**STUDY TEXT**
[Start of Attachment]

- Badge of the Legal Branch
- Country: Canada
- Branch: Canadian Armed Forces
- Role: Canadian Forces' legal affairs
- Mottos: Latin: Fiat justitia, lit. 'Let justice be done'
- March: "Hymn to Freedom"

Commanders
- Colonel-in-chief: Vacant

= Legal Branch =

Unified legal affairs branch of the Canadian Armed Forces

The Legal Branch (Branche des services juridiques) is a personnel branch of the Canadian Armed Forces (CAF). It primarily deals with the Canadian Forces' legal affairs. Legal officers are primarily accepted through the Direct-Entry Training Program, and must have a degree in law as well as be a member of a Canadian provincial or territorial bar. However, the CAF also selects a few currently serving members each year to attend law school and join the Legal Branch through the Military Legal Training Plan.

[End of Attachment]

**TO-DO ITEM**
Continue the text on the Legal Branch of the Canadian Armed Forces, beginning immediately after its final sentence.

Saved entries
[Start of Attachment]

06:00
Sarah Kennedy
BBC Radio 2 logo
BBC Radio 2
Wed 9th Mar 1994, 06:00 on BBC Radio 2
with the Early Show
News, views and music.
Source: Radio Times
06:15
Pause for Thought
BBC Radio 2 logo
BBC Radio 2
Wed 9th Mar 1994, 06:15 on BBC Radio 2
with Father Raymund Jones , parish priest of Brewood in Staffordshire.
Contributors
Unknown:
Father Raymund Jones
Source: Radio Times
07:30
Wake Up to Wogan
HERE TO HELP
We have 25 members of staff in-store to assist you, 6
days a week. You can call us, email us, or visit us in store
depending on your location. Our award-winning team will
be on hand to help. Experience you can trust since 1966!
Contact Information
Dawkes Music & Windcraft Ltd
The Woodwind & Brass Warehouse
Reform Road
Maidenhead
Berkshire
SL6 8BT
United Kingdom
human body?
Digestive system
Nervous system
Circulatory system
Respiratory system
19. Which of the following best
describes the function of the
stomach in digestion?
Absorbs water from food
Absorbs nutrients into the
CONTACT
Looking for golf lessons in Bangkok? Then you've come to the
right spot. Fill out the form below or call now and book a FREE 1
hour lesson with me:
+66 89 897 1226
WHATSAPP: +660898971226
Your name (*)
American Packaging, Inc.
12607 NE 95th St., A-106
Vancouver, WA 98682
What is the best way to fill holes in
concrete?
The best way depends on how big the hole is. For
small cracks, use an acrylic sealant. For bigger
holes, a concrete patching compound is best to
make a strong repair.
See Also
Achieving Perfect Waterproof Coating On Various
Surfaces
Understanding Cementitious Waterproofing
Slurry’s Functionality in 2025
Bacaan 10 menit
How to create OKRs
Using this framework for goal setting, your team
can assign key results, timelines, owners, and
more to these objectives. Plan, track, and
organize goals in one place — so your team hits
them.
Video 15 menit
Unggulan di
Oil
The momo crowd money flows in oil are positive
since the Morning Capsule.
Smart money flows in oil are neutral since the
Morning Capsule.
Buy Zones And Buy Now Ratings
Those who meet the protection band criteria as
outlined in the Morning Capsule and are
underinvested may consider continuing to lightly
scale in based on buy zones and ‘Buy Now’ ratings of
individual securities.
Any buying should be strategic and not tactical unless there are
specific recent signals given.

[End of Attachment]

**RESULT**
==Training==

===Military Law Centre===
The Military Law Centre on the grounds of the Royal Military College of Canada (RMC) in Kingston, Ontario, which is staffed with nine military lawyers, oversees the education of officers and troops in legal matters ranging from the Forces' own code of conduct to the laws of war. It trains military lawyers and advises Ottawa on matters of policy and doctrine. The centre integrates legal education into the regular training that Forces members undergo and establishes its growing importance within the military hierarchy.

Selected RMC cadets participate in Law of Armed Conflict international competitions each fall with cadets from the United States Air Force Academy, the United States Military Academy, the United States Naval Academy and the United States Coast Guard Academy. In spring 2008, RMC cadets were selected to participate in a competition on the Law of Armed Conflict at the International Institute of Humanitarian Law in Sanremo, Italy.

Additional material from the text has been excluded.